• **What is required**: Give every line of the material below as a numbered list, skipping blank lines. Leave the pictures out of your answer.

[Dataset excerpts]
------

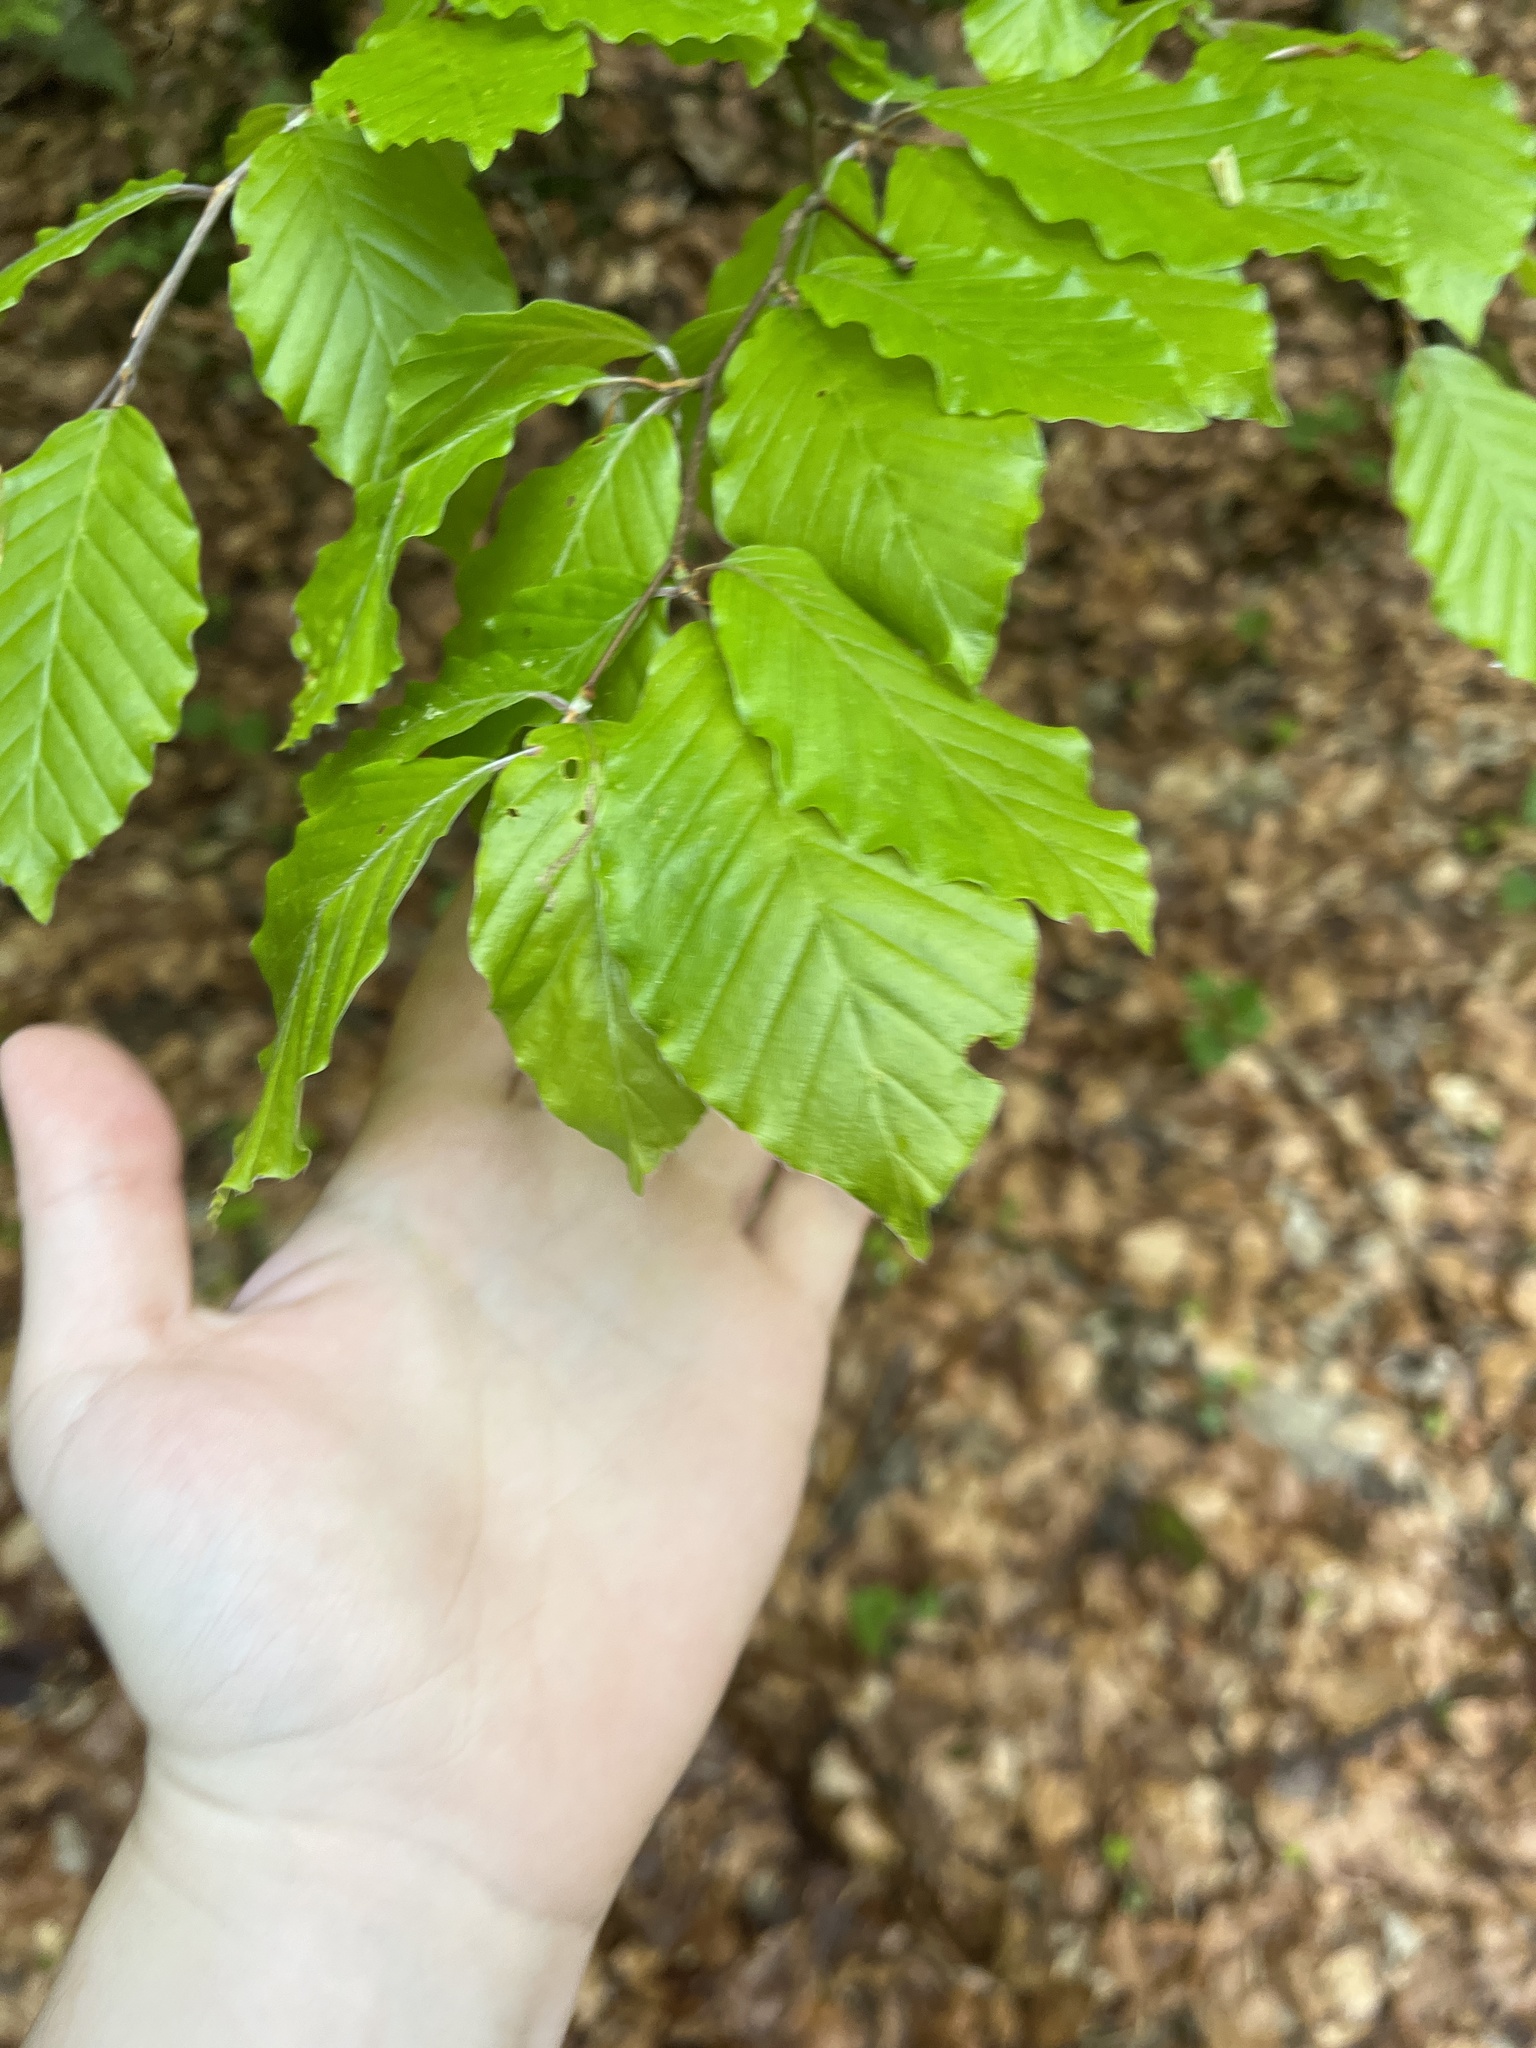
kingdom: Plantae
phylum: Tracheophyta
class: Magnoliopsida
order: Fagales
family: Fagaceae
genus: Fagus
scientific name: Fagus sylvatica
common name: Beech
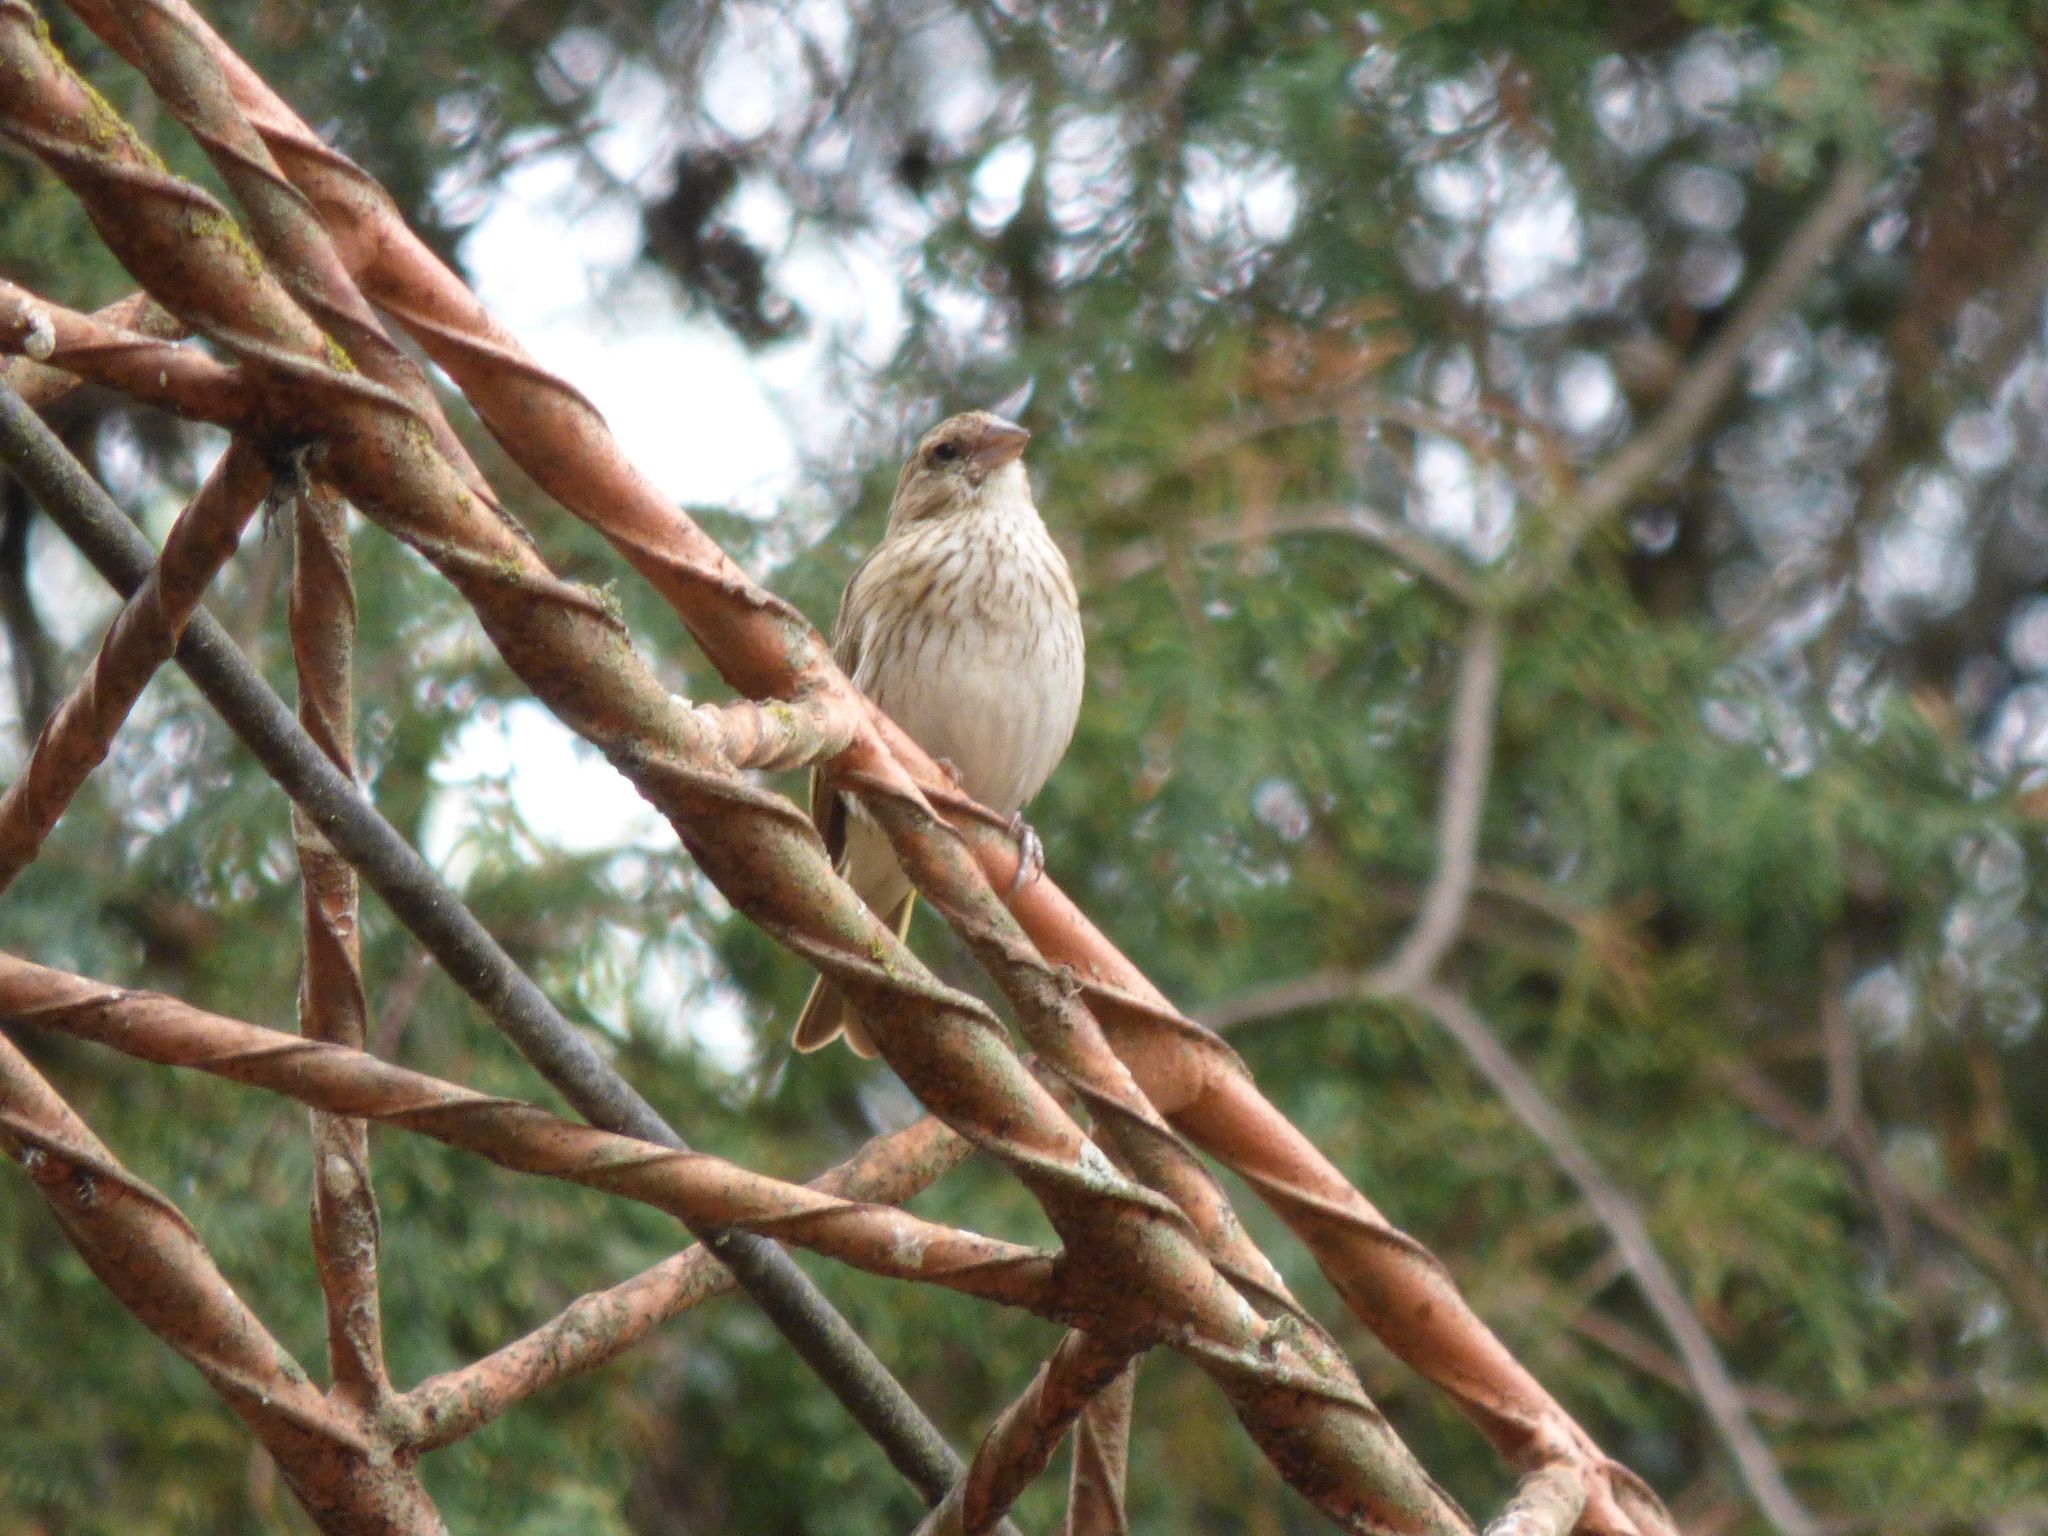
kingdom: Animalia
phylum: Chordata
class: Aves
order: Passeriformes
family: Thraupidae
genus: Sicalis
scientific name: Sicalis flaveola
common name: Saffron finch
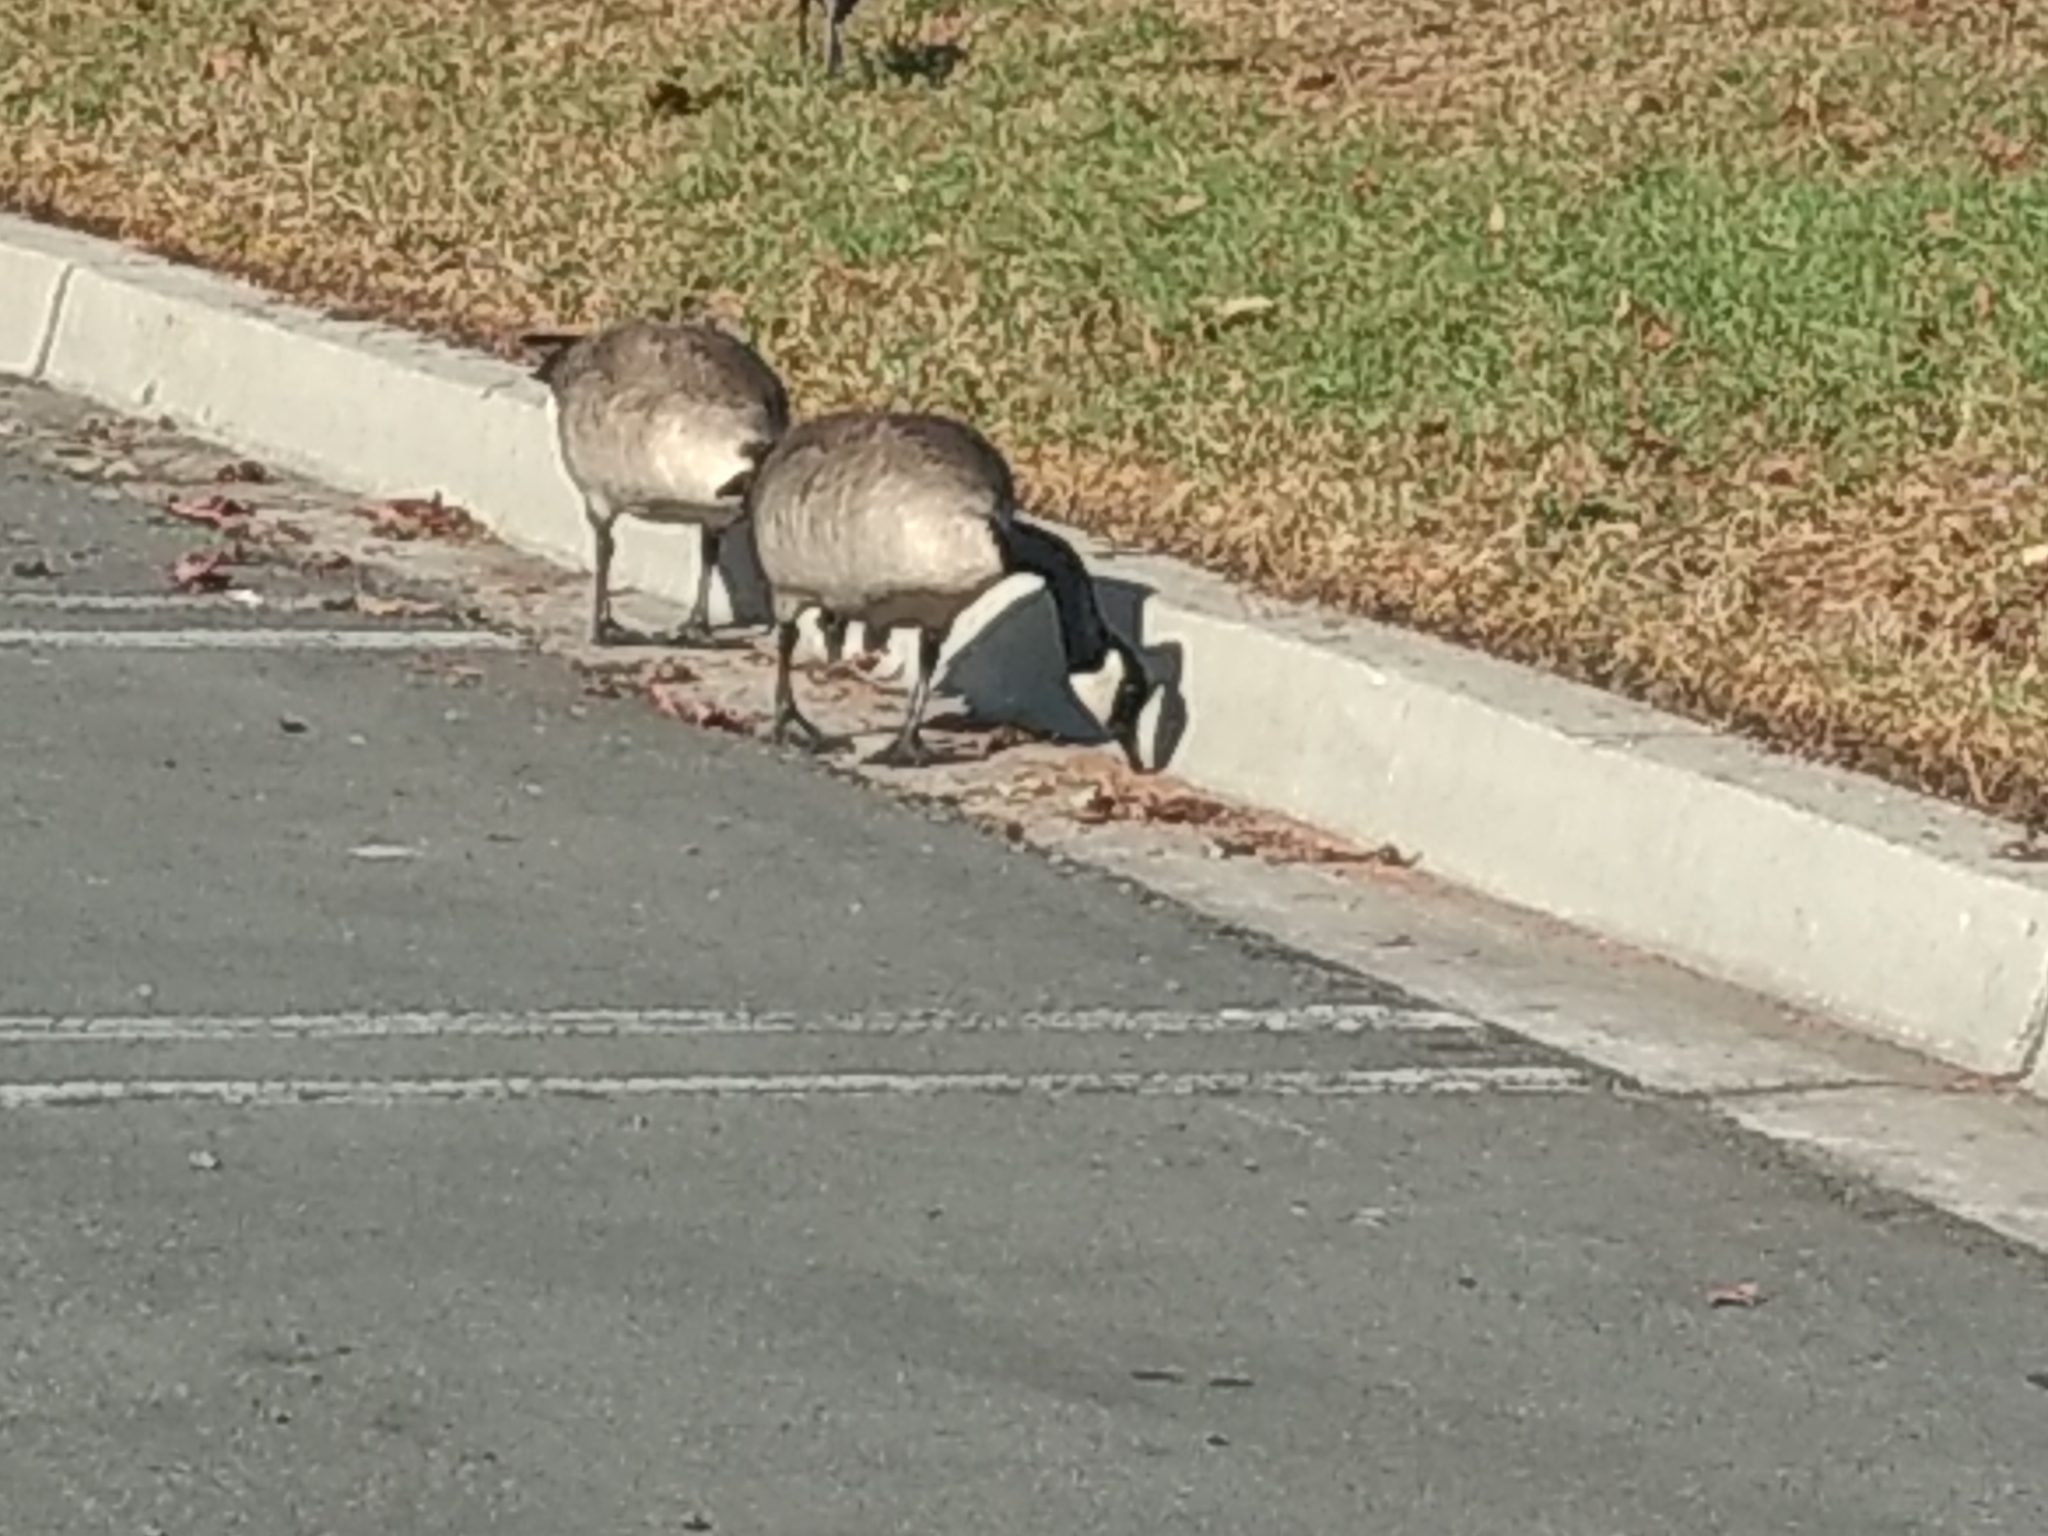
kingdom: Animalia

------

• **Worked answer**:
1. kingdom: Plantae
2. phylum: Tracheophyta
3. class: Magnoliopsida
4. order: Fagales
5. family: Fagaceae
6. genus: Fagus
7. scientific name: Fagus sylvatica
8. common name: Beech
9. kingdom: Animalia
10. phylum: Chordata
11. class: Aves
12. order: Passeriformes
13. family: Thraupidae
14. genus: Sicalis
15. scientific name: Sicalis flaveola
16. common name: Saffron finch
17. kingdom: Animalia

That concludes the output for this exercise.